▸ THE PROBLEM: Everything from the opening line of the records below up to and including the line containing "κάποιους – σε" should be retyped exactly, minus the pictures.

▸ RECORDS FOR THIS TASK:

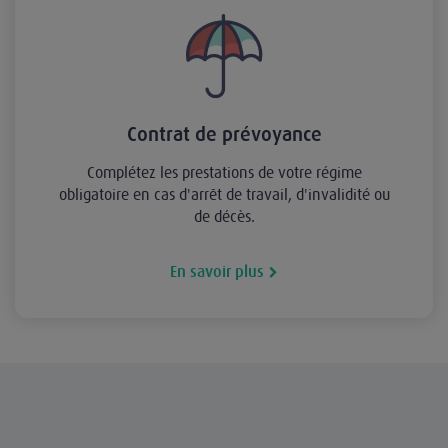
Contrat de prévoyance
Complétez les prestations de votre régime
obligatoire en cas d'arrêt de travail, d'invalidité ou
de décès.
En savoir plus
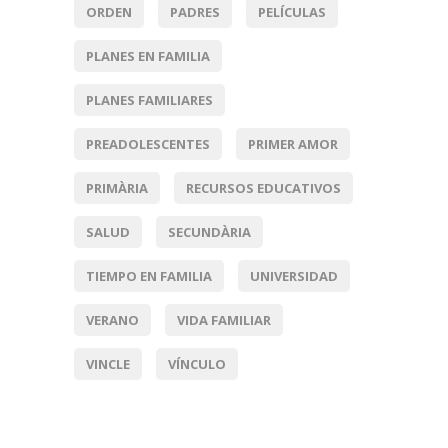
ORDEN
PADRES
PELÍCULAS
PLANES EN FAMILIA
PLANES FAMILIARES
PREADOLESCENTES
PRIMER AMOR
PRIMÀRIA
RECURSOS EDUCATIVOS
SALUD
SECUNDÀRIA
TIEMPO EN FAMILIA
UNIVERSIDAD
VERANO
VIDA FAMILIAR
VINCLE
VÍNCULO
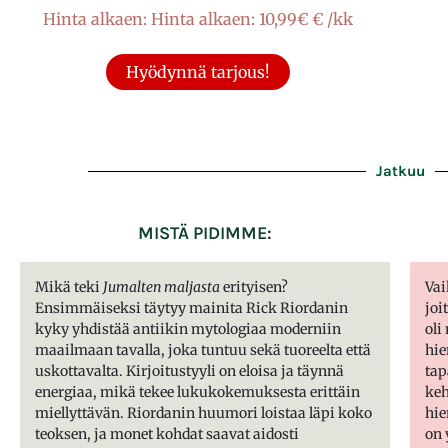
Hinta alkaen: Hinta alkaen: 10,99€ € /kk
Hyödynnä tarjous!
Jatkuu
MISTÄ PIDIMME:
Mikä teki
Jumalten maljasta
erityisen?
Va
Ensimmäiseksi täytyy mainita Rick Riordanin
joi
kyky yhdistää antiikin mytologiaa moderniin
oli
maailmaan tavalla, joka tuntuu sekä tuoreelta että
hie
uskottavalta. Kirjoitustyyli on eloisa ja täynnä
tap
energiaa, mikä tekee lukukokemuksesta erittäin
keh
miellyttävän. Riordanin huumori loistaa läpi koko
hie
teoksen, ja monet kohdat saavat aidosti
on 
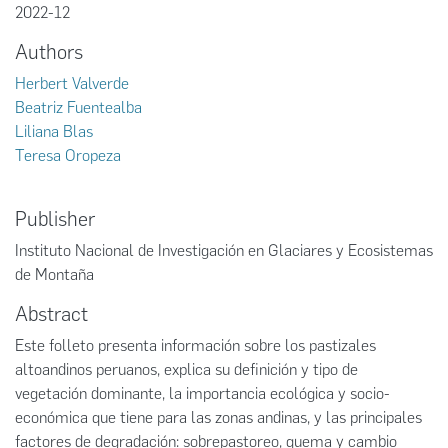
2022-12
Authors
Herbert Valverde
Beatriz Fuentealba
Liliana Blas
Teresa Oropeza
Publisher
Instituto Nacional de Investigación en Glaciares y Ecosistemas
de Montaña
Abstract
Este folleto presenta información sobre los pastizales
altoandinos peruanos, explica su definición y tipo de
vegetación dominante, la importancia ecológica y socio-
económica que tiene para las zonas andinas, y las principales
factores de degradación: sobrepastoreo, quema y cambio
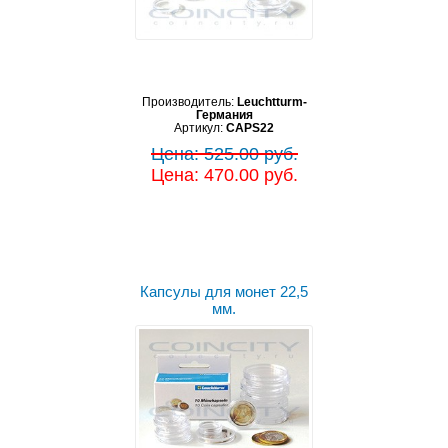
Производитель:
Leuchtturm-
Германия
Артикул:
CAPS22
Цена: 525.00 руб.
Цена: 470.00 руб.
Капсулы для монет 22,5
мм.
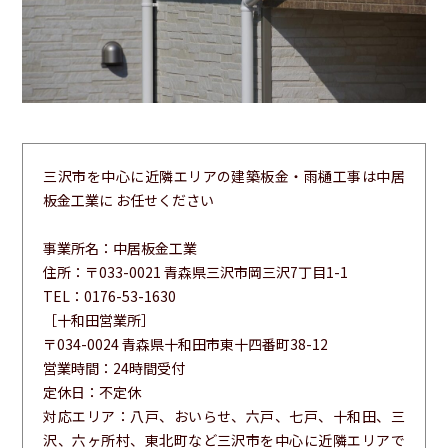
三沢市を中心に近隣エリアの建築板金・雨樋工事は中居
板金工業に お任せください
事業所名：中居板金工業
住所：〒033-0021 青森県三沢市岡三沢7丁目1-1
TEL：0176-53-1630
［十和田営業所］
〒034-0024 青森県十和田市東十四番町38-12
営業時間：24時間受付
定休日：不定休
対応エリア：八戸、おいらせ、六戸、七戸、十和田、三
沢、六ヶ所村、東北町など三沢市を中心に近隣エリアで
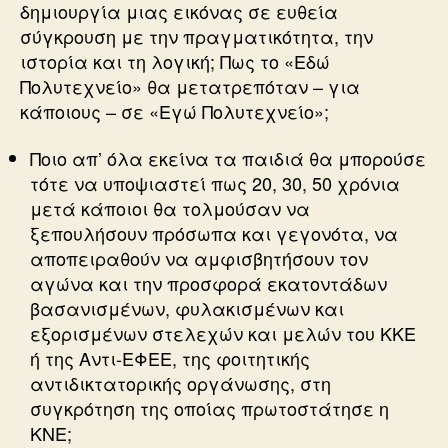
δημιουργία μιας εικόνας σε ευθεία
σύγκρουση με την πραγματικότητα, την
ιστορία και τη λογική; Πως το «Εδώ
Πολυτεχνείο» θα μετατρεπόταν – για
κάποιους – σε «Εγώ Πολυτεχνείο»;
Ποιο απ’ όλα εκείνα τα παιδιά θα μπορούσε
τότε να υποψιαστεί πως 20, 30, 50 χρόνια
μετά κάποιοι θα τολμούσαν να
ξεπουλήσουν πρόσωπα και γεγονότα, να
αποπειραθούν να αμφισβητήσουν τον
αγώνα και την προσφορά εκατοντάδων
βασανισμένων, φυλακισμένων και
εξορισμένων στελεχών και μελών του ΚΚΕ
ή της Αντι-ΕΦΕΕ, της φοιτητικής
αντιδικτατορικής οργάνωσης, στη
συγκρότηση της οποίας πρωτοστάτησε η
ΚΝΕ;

▸ ANSWER BELOW:
Contrat de prévoyance
Complétez les prestations de votre régime
obligatoire en cas d'arrêt de travail, d'invalidité ou
de décès.
En savoir plus
ORDEN
PADRES
PELÍCULAS
PLANES EN FAMILIA
PLANES FAMILIARES
PREADOLESCENTES
PRIMER AMOR
PRIMÀRIA
RECURSOS EDUCATIVOS
SALUD
SECUNDÀRIA
TIEMPO EN FAMILIA
UNIVERSIDAD
VERANO
VIDA FAMILIAR
VINCLE
VÍNCULO
Hinta alkaen: Hinta alkaen: 10,99€ € /kk
Hyödynnä tarjous!
Jatkuu
MISTÄ PIDIMME:
Mikä teki
Jumalten maljasta
erityisen?
Va
Ensimmäiseksi täytyy mainita Rick Riordanin
joi
kyky yhdistää antiikin mytologiaa moderniin
oli
maailmaan tavalla, joka tuntuu sekä tuoreelta että
hie
uskottavalta. Kirjoitustyyli on eloisa ja täynnä
tap
energiaa, mikä tekee lukukokemuksesta erittäin
keh
miellyttävän. Riordanin huumori loistaa läpi koko
hie
teoksen, ja monet kohdat saavat aidosti
on 
2022-12
Authors
Herbert Valverde
Beatriz Fuentealba
Liliana Blas
Teresa Oropeza
Publisher
Instituto Nacional de Investigación en Glaciares y Ecosistemas
de Montaña
Abstract
Este folleto presenta información sobre los pastizales
altoandinos peruanos, explica su definición y tipo de
vegetación dominante, la importancia ecológica y socio-
económica que tiene para las zonas andinas, y las principales
factores de degradación: sobrepastoreo, quema y cambio
Производитель:
Leuchtturm-
Германия
Артикул:
CAPS22
Цена: 525.00 руб.
Цена: 470.00 руб.
Капсулы для монет 22,5
мм.
三沢市を中心に近隣エリアの建築板金・雨樋工事は中居
板金工業に お任せください
事業所名：中居板金工業
住所：〒033-0021 青森県三沢市岡三沢7丁目1-1
TEL：0176-53-1630
［十和田営業所］
〒034-0024 青森県十和田市東十四番町38-12
営業時間：24時間受付
定休日：不定休
対応エリア：八戸、おいらせ、六戸、七戸、十和田、三
沢、六ヶ所村、東北町など三沢市を中心に近隣エリアで
δημιουργία μιας εικόνας σε ευθεία
σύγκρουση με την πραγματικότητα, την
ιστορία και τη λογική; Πως το «Εδώ
Πολυτεχνείο» θα μετατρεπόταν – για
κάποιους – σε «Εγώ Πολυτεχνείο»;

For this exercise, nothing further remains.